Par Soultoine Cheihina      

La mortalité maternelle en Afrique est une problématique largement documentée en sciences sociales (voir Jaffré & al., 2009). Elles s’intéressent aux déterminants sociaux susceptibles d’expliquer leur production. En fait, les politiques successives de développement sanitaire initiées dans les pays en développement, n’ont pas tenu leurs promesses ; globalement, l’état de santé de la majorité des populations en Afrique apparait inquiétant. Situées en zone afro tropicale dans l’océan Indien, les Îles qui constituent l’Union des Comores connaissent des progrès socio-sanitaires qui n’ont cependant pas permis d’éliminer les maladies tropicales [1](Ouledi et al., 2O12). Le faciès épidémiologique du pays affiche une prééminence des maladies endémiques (paludisme, diarrhées) liées, à des contextes de pauvreté  et un système de santé en défaillance ; dus certainement aux énormes difficultés que l’archipel ait connues ces dernières décennies. Cet article contribue à une réflexion sur les déterminants sociaux de mortalité maternelle aux Comores, à partir d’une analyse documentaire du système de soins. D’une manière succincte, notre propos s’articule à trois (3) niveaux d’analyse. Le premier niveau va montrer l’évolution de la mortalité maternelle à travers des indicateurs quantitatifs de santé. Puis viennent, les déterminants (facteurs explicatifs) permettant de débusquer leur manifestation. Enfin, quelques points à prendre en compte pour la mise en œuvre de projets/programmes de santé.
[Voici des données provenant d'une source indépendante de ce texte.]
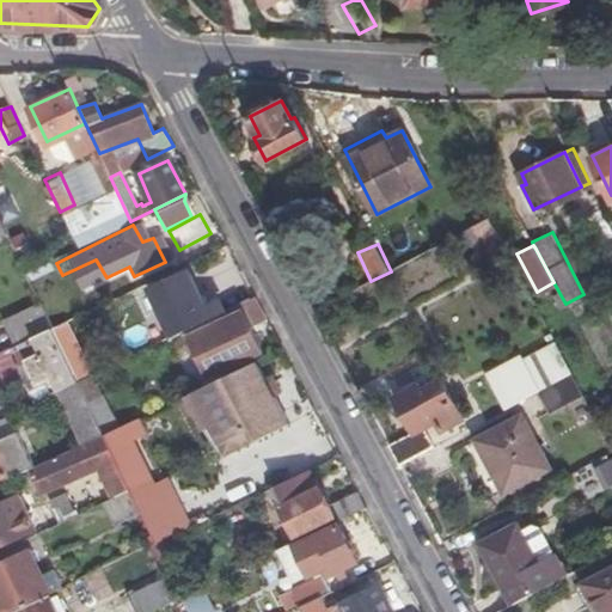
[(208,318),(225,310),(249,298),(239,279),(216,291),(220,300),(203,307),(185,270),(150,287),(169,326),(184,318),(185,322),(207,313),(208,318)]
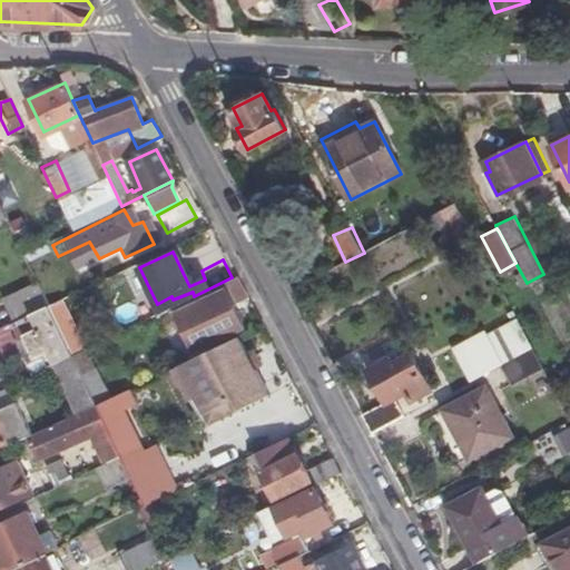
[(194,296),(176,305),(197,347),(244,324),(234,305),(248,297),(236,275),(232,277),(209,288),(194,296)]
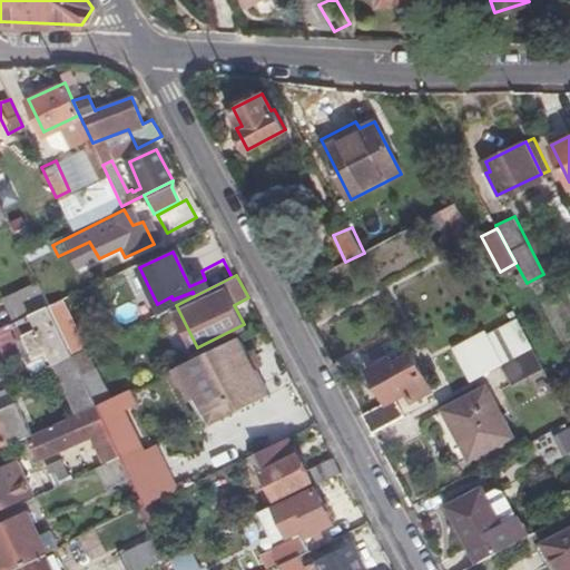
[(48,305),(37,283),(5,298),(16,321),(29,314),(48,305)]
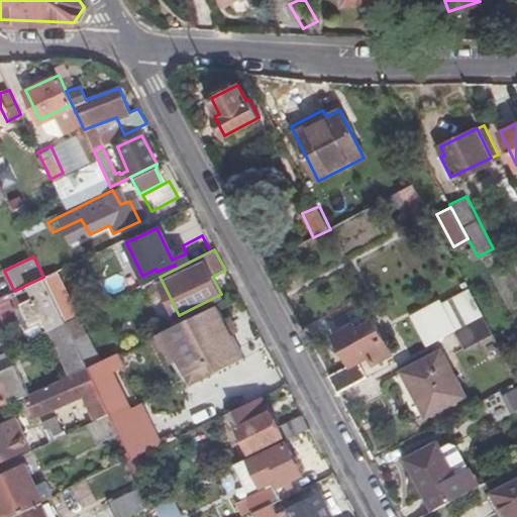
[(46,331),(65,322),(43,277),(26,285),(33,299),(21,305),(30,323),(41,318),(46,331)]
Mots-clés : Comores, mortalité maternelle, déterminants sociaux de la santé, indicateurs de santé maternelle.

  1. Sources de données et recherche documentaire

Cette présente contribution s’appuie sur une revue critique de littérature (travaux) consacrée au domaine de la santé en Afrique ; singulièrement celle réalisée dans les îles Comores. Dans ce cas, nous nous sommes référés  aux documents officiels (rapports d’enquête, documents d’élaboration sanitaire, documents de politiques ou de références), articles scientifiques, etc. Bref, nous avons utilisé deux types de sources: documents nationaux et internationaux.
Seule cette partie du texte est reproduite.